> **Data rows**:
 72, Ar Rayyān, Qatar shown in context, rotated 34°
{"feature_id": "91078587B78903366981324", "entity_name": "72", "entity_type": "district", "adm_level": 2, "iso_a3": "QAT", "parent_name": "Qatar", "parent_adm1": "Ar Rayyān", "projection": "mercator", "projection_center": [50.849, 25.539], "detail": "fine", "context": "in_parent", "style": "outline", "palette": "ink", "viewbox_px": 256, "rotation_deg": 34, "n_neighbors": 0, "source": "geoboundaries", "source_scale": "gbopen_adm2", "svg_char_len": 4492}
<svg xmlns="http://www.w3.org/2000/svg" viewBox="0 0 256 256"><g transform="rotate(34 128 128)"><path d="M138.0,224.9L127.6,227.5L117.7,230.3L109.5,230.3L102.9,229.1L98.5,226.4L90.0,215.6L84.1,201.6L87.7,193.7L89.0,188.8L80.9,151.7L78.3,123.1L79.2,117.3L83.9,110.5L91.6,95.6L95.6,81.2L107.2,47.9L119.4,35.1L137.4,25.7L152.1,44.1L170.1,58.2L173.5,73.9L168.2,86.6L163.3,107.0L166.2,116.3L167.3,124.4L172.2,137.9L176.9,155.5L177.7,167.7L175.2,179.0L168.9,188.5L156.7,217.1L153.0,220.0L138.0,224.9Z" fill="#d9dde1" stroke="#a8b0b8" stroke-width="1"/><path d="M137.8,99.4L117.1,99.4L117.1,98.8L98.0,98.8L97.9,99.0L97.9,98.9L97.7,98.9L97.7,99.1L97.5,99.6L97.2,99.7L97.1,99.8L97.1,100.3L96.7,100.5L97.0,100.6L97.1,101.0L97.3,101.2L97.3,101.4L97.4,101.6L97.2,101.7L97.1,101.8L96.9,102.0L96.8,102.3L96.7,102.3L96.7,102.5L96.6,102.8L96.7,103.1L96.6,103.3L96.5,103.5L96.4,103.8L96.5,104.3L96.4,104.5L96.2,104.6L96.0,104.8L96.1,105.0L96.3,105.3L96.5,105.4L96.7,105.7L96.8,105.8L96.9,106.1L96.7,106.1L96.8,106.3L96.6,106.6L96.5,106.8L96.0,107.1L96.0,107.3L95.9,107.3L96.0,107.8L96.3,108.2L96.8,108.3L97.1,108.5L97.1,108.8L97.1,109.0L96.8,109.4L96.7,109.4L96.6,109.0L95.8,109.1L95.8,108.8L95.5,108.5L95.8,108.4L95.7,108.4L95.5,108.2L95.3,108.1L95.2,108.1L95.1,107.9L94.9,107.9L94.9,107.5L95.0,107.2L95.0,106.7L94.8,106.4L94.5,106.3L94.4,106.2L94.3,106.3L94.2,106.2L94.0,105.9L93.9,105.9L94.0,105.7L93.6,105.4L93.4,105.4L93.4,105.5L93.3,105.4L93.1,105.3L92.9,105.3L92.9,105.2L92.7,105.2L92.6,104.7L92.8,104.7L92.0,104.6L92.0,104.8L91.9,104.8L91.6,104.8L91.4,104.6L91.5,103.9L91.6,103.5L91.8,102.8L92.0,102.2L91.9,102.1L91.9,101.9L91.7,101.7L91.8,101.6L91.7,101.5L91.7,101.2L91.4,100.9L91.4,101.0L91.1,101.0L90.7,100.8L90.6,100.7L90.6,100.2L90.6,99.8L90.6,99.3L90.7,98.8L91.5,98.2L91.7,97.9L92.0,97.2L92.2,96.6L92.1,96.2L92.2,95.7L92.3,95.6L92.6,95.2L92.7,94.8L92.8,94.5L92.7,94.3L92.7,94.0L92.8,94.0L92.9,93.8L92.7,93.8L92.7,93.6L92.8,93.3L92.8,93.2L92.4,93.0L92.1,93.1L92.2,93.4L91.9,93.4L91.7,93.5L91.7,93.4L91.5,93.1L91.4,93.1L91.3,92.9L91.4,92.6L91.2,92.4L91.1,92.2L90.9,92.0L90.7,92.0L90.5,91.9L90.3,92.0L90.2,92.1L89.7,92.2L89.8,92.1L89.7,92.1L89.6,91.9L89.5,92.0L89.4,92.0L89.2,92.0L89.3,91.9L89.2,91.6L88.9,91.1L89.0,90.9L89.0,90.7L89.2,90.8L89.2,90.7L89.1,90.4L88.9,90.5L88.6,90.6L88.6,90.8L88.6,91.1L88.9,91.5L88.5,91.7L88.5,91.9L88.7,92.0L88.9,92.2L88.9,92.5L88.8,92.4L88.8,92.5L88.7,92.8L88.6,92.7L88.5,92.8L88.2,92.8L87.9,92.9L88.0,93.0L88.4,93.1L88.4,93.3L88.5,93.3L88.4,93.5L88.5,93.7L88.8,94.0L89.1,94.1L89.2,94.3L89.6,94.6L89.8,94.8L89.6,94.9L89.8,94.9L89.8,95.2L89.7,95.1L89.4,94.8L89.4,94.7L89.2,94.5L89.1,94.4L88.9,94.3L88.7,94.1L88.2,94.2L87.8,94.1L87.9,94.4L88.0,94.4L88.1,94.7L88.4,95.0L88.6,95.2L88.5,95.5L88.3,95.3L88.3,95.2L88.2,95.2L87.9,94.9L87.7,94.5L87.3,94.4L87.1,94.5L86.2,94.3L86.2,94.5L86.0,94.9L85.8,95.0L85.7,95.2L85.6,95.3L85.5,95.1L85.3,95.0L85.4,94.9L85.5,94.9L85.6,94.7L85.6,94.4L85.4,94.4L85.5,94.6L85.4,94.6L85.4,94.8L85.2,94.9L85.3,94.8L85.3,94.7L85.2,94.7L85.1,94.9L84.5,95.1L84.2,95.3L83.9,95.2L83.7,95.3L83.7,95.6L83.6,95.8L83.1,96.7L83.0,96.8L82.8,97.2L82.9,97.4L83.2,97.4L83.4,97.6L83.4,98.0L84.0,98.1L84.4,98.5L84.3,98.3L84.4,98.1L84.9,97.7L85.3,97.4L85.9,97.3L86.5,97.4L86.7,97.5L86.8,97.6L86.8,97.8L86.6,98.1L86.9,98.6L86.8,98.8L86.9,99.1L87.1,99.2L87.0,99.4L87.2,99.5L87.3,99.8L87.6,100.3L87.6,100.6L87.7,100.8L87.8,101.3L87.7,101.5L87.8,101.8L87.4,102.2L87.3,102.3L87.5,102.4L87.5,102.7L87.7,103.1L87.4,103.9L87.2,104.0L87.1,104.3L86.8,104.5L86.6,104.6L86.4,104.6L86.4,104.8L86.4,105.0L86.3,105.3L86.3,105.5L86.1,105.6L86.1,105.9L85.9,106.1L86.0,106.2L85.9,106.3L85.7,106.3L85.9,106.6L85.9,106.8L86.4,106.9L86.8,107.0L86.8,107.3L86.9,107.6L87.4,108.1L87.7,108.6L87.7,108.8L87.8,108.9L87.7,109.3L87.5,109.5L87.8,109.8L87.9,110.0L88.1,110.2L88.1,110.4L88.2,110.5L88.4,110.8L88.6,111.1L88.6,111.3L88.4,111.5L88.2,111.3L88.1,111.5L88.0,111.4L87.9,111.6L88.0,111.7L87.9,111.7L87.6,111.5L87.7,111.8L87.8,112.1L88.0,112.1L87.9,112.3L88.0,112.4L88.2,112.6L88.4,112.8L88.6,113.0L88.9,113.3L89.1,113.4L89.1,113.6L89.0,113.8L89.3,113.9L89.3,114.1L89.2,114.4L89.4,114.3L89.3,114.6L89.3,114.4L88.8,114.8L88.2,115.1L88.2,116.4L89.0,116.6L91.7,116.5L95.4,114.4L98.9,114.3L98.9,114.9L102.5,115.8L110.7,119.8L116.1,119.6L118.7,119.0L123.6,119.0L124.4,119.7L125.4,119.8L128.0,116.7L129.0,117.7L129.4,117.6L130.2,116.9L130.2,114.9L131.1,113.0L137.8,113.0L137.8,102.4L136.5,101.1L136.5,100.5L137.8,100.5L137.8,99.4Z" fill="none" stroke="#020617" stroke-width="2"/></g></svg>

==

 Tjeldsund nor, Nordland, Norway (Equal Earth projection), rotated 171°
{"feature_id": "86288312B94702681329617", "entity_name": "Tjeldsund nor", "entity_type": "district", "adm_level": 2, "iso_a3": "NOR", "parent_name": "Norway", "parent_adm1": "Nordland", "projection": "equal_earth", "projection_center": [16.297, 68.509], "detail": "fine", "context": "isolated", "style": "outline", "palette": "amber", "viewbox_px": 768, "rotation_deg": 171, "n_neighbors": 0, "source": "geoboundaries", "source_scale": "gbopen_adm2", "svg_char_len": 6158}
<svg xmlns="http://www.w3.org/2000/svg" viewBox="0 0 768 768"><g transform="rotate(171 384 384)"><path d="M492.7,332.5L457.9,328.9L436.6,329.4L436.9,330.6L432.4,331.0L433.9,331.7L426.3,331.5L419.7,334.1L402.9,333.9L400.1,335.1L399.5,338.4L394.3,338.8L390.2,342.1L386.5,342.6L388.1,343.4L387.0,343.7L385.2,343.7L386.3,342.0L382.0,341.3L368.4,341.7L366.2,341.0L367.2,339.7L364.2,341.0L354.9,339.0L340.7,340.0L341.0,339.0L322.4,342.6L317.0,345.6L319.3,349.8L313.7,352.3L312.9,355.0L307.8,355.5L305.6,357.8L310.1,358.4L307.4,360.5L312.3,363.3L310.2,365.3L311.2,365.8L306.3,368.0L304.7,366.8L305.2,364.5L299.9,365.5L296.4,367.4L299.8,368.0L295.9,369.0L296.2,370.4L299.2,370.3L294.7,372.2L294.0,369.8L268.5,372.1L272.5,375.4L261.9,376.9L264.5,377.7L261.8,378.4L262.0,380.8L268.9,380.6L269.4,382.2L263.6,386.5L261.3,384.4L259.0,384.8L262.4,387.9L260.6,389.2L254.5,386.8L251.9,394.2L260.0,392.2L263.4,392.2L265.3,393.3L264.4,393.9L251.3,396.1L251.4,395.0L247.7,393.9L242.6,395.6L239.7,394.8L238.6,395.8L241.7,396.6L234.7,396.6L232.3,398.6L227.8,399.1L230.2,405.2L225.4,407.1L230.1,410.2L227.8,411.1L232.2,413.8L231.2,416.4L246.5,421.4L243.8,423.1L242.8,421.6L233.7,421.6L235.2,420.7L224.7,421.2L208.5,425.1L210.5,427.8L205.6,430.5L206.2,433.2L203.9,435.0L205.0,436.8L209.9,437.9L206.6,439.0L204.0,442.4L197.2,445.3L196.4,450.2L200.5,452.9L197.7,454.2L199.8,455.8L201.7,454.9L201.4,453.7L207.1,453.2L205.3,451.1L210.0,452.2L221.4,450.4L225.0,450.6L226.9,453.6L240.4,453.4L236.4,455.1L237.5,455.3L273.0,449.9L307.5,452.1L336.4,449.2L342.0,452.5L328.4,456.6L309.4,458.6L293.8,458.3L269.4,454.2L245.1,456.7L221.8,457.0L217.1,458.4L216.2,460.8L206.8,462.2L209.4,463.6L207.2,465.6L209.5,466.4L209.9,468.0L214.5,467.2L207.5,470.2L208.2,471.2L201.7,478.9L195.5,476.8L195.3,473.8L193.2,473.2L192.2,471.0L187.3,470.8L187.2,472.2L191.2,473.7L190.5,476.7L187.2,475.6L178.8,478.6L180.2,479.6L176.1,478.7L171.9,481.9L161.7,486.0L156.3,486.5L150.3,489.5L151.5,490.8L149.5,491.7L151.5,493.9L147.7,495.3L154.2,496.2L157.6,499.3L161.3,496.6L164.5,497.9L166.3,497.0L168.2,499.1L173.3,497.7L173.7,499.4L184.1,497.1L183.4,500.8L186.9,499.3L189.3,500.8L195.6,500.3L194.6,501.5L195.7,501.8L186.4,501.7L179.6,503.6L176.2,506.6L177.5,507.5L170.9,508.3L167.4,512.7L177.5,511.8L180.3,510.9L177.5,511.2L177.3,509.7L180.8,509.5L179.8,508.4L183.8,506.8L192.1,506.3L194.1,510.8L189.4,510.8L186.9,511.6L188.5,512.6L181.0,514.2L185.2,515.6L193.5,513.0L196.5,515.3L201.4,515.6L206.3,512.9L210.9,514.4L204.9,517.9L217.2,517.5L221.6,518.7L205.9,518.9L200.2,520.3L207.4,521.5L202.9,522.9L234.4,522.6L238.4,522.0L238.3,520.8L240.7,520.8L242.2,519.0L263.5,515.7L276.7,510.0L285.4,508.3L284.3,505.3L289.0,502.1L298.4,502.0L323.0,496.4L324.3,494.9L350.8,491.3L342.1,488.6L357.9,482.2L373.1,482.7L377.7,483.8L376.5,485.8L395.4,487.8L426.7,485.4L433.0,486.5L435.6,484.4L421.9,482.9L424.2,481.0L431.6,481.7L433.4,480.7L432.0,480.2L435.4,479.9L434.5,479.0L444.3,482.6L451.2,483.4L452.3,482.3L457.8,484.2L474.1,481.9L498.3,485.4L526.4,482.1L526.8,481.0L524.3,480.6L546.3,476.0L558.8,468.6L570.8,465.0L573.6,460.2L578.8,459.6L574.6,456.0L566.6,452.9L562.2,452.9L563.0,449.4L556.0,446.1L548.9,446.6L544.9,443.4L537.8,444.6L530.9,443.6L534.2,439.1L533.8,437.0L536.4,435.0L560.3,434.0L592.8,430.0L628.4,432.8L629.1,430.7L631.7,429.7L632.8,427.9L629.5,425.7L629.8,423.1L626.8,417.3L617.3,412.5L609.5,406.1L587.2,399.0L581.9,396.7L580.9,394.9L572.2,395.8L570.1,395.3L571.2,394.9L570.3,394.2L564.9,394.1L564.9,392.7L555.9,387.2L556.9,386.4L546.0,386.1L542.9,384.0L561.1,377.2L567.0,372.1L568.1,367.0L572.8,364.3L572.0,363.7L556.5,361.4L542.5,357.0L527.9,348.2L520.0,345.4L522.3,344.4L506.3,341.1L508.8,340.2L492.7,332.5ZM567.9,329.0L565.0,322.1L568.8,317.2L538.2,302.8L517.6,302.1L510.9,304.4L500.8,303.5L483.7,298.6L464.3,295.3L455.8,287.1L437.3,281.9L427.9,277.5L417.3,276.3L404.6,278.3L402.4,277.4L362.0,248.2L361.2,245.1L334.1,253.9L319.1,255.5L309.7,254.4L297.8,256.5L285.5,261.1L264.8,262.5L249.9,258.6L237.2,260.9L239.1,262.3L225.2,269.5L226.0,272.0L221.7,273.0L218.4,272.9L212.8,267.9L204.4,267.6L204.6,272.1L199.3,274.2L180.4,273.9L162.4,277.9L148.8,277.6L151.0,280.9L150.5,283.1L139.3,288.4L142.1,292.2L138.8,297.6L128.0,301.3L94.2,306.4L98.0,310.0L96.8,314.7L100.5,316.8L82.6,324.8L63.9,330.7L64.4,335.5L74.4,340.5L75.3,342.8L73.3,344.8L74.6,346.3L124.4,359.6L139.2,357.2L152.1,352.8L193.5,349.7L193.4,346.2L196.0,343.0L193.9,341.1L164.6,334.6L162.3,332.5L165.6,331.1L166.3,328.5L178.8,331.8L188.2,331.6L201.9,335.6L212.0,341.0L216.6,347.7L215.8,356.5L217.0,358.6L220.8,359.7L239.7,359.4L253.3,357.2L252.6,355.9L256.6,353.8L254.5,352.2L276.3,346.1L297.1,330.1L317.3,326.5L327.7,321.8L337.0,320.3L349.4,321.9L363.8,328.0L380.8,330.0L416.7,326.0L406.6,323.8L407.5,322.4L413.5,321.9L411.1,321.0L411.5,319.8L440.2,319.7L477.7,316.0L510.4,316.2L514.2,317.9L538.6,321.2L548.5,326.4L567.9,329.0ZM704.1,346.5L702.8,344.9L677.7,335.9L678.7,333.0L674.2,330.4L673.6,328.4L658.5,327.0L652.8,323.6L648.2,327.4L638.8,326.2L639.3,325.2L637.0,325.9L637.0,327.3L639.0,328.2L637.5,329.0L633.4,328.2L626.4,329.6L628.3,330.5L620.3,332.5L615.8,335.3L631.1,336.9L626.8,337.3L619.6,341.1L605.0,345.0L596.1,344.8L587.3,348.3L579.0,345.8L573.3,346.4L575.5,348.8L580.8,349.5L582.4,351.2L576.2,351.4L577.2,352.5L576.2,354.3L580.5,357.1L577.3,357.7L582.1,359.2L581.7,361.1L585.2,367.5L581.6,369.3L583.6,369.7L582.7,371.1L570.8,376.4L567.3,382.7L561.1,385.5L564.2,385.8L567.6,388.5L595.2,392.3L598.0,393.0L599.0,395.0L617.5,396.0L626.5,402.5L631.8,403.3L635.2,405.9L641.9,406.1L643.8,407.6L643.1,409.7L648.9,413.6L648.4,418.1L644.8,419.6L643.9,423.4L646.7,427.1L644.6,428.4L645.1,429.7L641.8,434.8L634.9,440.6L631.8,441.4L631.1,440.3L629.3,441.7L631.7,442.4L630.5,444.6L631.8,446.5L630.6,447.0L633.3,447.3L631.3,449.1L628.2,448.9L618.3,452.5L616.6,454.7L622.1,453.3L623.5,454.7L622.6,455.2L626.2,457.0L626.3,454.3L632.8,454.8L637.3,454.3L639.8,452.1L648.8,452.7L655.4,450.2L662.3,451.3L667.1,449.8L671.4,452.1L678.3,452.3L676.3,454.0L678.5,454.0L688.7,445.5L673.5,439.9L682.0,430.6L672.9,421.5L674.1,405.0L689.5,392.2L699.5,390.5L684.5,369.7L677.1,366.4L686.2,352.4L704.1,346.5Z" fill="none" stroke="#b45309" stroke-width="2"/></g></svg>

> **Work required**:
Which lines in the records above contain the string "rotated"? Copy each of those lines in full, treating uppercase and lowercase as distinct.

> **Expected output**:
 72, Ar Rayyān, Qatar shown in context, rotated 34°
 Tjeldsund nor, Nordland, Norway (Equal Earth projection), rotated 171°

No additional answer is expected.